I noticed that I could slide my feet up and down inside of my muck boots, so I leaned forward, and lay with my upper body on the surface of the muck and pulled one foot and leg out of my boot, then I reached down and worked my boot loose, pulling it from the muck. I used that boot as a "snowshoe" for my right hand as I worked my left foot and leg out of my boot, and then recovered the left boot. Using the boots as "snowshoes" I slowly worked my way to the safety of the other bank and walked to the head of the ditch, which I should have done in the first place, built a fire stripped and washed and dried myself and my clothing. When I got home my parents didn't know what happened, and I didn't tell them until many years later.


----------



## kyredneck (Aug 12, 2012)

Yea, you did the right thing getting yourself calmed down. I broke through the ice in deeper than waist deep water checking out a muskrat mound when I was about 13 (very foolish). Now THAT was scary and miserable, lucky I was only about a mile from home which I made a bee line too.


----------



## GaryS (Nov 15, 2011)

Apparently I'm not the only one who did dumb things while trapping.

I had muskrat traps set at a small lake about three miles from home. The temperature was well below zero and we had maybe a half inch of fresh snow the night before. I was walking back to my car across the deepest part of the lake when I suddenly dropped through a muskrat breathing hole that had frozen over and was covered by the fresh snow. Luckily, I was carrying my .22 rifle and used it to catch the edges of the hole before I went under, but when I pulled myself out I was soaked to my chest. 

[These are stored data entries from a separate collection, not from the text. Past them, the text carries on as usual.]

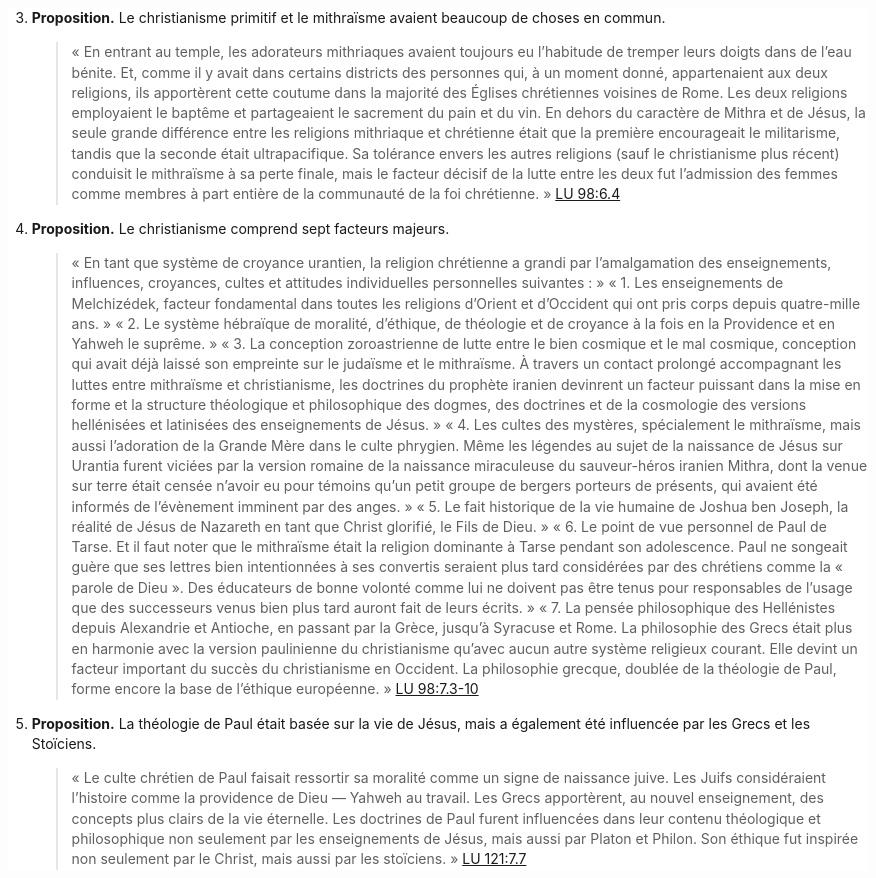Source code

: 3. **Proposition.** Le christianisme primitif et le mithraïsme avaient beaucoup de choses en commun.
	> « En entrant au temple, les adorateurs mithriaques avaient toujours eu l’habitude de tremper leurs doigts dans de l’eau bénite. Et, comme il y avait dans certains districts des personnes qui, à un moment donné, appartenaient aux deux religions, ils apportèrent cette coutume dans la majorité des Églises chrétiennes voisines de Rome. Les deux religions employaient le baptême et partageaient le sacrement du pain et du vin. En dehors du caractère de Mithra et de Jésus, la seule grande différence entre les religions mithriaque et chrétienne était que la première encourageait le militarisme, tandis que la seconde était ultrapacifique. Sa tolérance envers les autres religions (sauf le christianisme plus récent) conduisit le mithraïsme à sa perte finale, mais le facteur décisif de la lutte entre les deux fut l’admission des femmes comme membres à part entière de la communauté de la foi chrétienne. » <a id="s106_908"></a>[LU 98:6.4](/fr/The_Urantia_Book/98#p6_4)

4. **Proposition.** Le christianisme comprend sept facteurs majeurs.
	> « En tant que système de croyance urantien, la religion chrétienne a grandi par l’amalgamation des enseignements, influences, croyances, cultes et attitudes individuelles personnelles suivantes : »
	> « 1. Les enseignements de Melchizédek, facteur fondamental dans toutes les religions d’Orient et d’Occident qui ont pris corps depuis quatre-mille ans. »
	> « 2. Le système hébraïque de moralité, d’éthique, de théologie et de croyance à la fois en la Providence et en Yahweh le suprême. »
	> « 3. La conception zoroastrienne de lutte entre le bien cosmique et le mal cosmique, conception qui avait déjà laissé son empreinte sur le judaïsme et le mithraïsme. À travers un contact prolongé accompagnant les luttes entre mithraïsme et christianisme, les doctrines du prophète iranien devinrent un facteur puissant dans la mise en forme et la structure théologique et philosophique des dogmes, des doctrines et de la cosmologie des versions hellénisées et latinisées des enseignements de Jésus. »
	> « 4. Les cultes des mystères, spécialement le mithraïsme, mais aussi l’adoration de la Grande Mère dans le culte phrygien. Même les légendes au sujet de la naissance de Jésus sur Urantia furent viciées par la version romaine de la naissance miraculeuse du sauveur-héros iranien Mithra, dont la venue sur terre était censée n’avoir eu pour témoins qu’un petit groupe de bergers porteurs de présents, qui avaient été informés de l’évènement imminent par des anges. »
	> « 5. Le fait historique de la vie humaine de Joshua ben Joseph, la réalité de Jésus de Nazareth en tant que Christ glorifié, le Fils de Dieu. »
	> « 6. Le point de vue personnel de Paul de Tarse. Et il faut noter que le mithraïsme était la religion dominante à Tarse pendant son adolescence. Paul ne songeait guère que ses lettres bien intentionnées à ses convertis seraient plus tard considérées par des chrétiens comme la « parole de Dieu ». Des éducateurs de bonne volonté comme lui ne doivent pas être tenus pour responsables de l’usage que des successeurs venus bien plus tard auront fait de leurs écrits. »
	> « 7. La pensée philosophique des Hellénistes depuis Alexandrie et Antioche, en passant par la Grèce, jusqu’à Syracuse et Rome. La philosophie des Grecs était plus en harmonie avec la version paulinienne du christianisme qu’avec aucun autre système religieux courant. Elle devint un facteur important du succès du christianisme en Occident. La philosophie grecque, doublée de la théologie de Paul, forme encore la base de l’éthique européenne. » <a id="s116_448"></a>[LU 98:7.3-10](/fr/The_Urantia_Book/98#p7_3)

5. **Proposition.** La théologie de Paul était basée sur la vie de Jésus, mais a également été influencée par les Grecs et les Stoïciens.
	> « Le culte chrétien de Paul faisait ressortir sa moralité comme un signe de naissance juive. Les Juifs considéraient l’histoire comme la providence de Dieu — Yahweh au travail. Les Grecs apportèrent, au nouvel enseignement, des concepts plus clairs de la vie éternelle. Les doctrines de Paul furent influencées dans leur contenu théologique et philosophique non seulement par les enseignements de Jésus, mais aussi par Platon et Philon. Son éthique fut inspirée non seulement par le Christ, mais aussi par les stoïciens. » <a id="s119_526"></a>[LU 121:7.7](/fr/The_Urantia_Book/121#p7_7)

The car was a quarter mile away and by the time I got there my pant legs were like stove pipes. Naturally, the old Chevy had a heater that barely functioned, and by the time I got home, I thought I would freeze to death.


----------



## HardCider (Dec 13, 2013)

It's been a great year for trapping. The fur prices are higher now than they have been in a long time


----------



## timmie (Jan 14, 2012)

i'm not really a trapper, but i met this man who is going to teach me how to trap and tan hides and make leather products. i am so excited about this. my grandparents always told me you are never too old to learn and i think it's true. not a day goes by that i don't learn something.


----------